[STUDY QUESTIONS]
#1 According to the passage on social protection in Tanzania, how many districts have access to the Community Health Fund?
#2 Reproduce the part of the passage on social protection in Tanzania starting with "In addition, there" and going on through "health care expenses.", changing "households" to "families".

[SOURCE PASSAGE]

——

In addition, there is the Community Health Fund (CHF), which was established as an alternative for the fee-for-service scheme. Currently, only 29 districts out of 72 have access to this programme and to the matching grants from the Ministry of Health and Social Welfare. Currently, less than 10 per cent of households have joined such schemes, which represent 2 per cent of total spending. There is even scarcer information about the non-public schemes: micro health insurance, private health insurance and indigenous provision. It is reasonable to assume, based on total amount of insurance premiums paid in 2002 that this type of provision accounts for 1 per cent of total expenditure. There is a long history of indigenous associations being active in collecting insurance contributions for funerals and health care expenses.
There are a number of opportunities and challenges apparent for Tanzania Mainland, with the projected rapid increase in the population by 2020, and the need to think strategically about how its resources are used effectively to invest in healthcare, education, and other social protection schemes.Currently the UK Department for International Development (DFID) is funding an ILO project. This is a joint project for Tanzania Mainland, Zanzibar, and Zambia. For Tanzania Mainland the Social Protection Expenditure and Performance Review (SPER) and a Social Budget (SB) has been produced.
This work has identified that there is scope to develop an affordable Social Protection system that provides wider coverage to the population, by implementing a universal pension, a child benefit scheme, and some targeted social assistance.

——

[SUPPLIED INFORMATION]
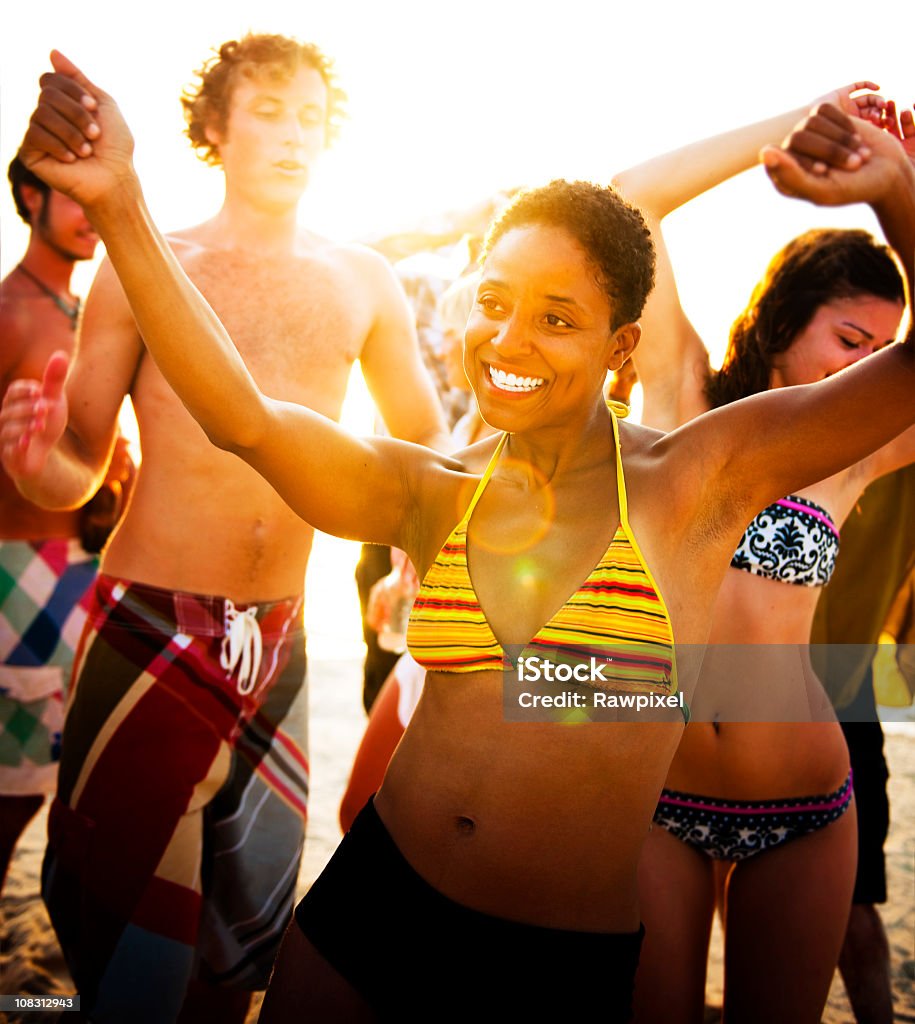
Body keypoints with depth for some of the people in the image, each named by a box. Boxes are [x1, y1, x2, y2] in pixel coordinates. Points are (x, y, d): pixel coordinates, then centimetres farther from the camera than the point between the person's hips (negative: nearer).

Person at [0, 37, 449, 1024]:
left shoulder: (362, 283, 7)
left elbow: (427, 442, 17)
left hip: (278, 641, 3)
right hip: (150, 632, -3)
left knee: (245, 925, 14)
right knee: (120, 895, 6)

——

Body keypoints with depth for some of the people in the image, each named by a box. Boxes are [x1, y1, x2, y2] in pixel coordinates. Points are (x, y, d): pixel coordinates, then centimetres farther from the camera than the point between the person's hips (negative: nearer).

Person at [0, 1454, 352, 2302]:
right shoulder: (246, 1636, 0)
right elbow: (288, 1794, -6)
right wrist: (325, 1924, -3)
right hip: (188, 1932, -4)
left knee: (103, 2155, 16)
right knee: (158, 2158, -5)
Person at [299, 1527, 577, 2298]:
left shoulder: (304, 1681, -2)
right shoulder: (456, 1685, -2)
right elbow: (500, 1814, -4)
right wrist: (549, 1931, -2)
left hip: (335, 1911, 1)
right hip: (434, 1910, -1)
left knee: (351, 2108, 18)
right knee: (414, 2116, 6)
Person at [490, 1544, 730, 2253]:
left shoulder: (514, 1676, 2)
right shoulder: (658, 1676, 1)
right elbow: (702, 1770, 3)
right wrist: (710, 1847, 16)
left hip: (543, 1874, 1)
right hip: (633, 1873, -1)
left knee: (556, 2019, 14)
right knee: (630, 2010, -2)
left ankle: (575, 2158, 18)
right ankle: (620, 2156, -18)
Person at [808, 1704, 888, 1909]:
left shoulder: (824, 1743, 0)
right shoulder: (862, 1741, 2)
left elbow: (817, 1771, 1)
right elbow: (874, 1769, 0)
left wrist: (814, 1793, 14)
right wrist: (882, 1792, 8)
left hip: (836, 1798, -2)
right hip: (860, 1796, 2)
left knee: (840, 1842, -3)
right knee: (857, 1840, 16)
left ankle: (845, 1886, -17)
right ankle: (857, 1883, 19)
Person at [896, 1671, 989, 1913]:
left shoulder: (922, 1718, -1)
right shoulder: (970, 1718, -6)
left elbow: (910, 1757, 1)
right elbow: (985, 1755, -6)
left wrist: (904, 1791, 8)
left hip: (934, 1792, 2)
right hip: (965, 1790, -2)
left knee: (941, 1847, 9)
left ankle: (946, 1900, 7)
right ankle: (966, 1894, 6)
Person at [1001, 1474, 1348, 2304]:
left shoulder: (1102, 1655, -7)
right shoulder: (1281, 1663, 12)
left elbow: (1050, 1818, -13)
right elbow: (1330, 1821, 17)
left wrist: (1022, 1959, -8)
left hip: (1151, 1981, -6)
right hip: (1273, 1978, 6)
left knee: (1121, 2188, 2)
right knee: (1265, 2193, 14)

——

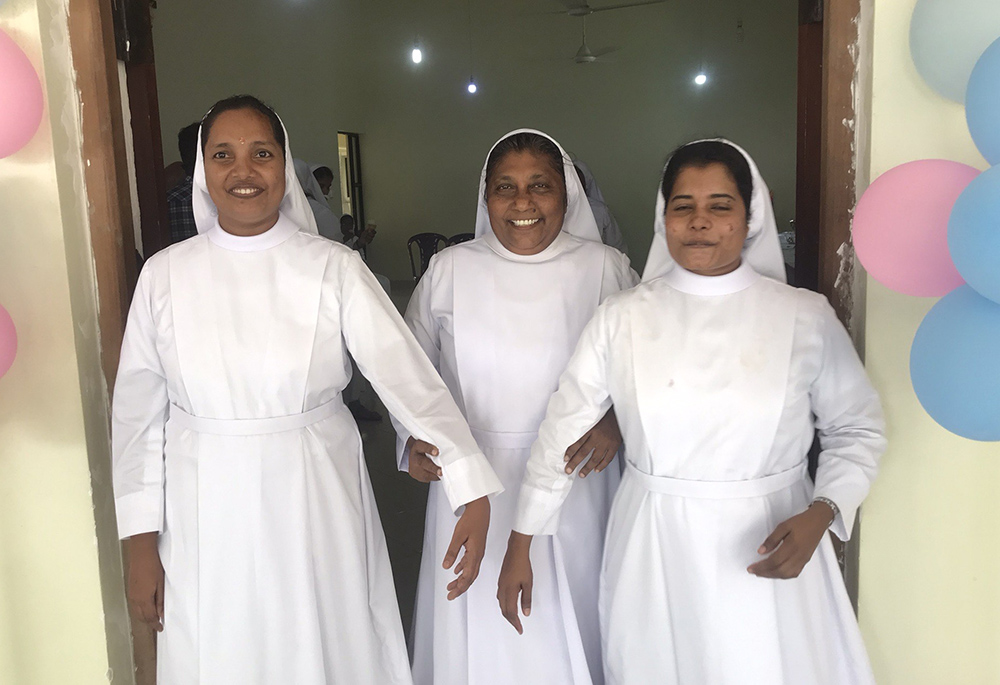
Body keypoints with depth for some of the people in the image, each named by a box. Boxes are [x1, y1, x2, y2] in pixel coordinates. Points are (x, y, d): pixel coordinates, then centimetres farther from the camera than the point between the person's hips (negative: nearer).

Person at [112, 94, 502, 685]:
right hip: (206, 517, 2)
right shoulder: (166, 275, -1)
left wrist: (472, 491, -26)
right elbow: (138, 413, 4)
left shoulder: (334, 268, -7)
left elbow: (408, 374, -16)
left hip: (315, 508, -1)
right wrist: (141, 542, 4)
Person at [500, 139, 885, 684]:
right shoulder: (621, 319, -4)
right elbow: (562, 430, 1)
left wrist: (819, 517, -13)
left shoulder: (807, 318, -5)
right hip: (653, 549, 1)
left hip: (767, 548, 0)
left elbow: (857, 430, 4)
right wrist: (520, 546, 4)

——

[ANSWERS BY ITEM]
#1 Only 29 of the 72 districts have access to it.

#2
In addition, there is the Community Health Fund (CHF), which was established as an alternative for the fee-for-service scheme. Currently, only 29 districts out of 72 have access to this programme and to the matching grants from the Ministry of Health and Social Welfare. Currently, less than 10 per cent of families have joined such schemes, which represent 2 per cent of total spending. There is even scarcer information about the non-public schemes: micro health insurance, private health insurance and indigenous provision. It is reasonable to assume, based on total amount of insurance premiums paid in 2002 that this type of provision accounts for 1 per cent of total expenditure. There is a long history of indigenous associations being active in collecting insurance contributions for funerals and health care expenses.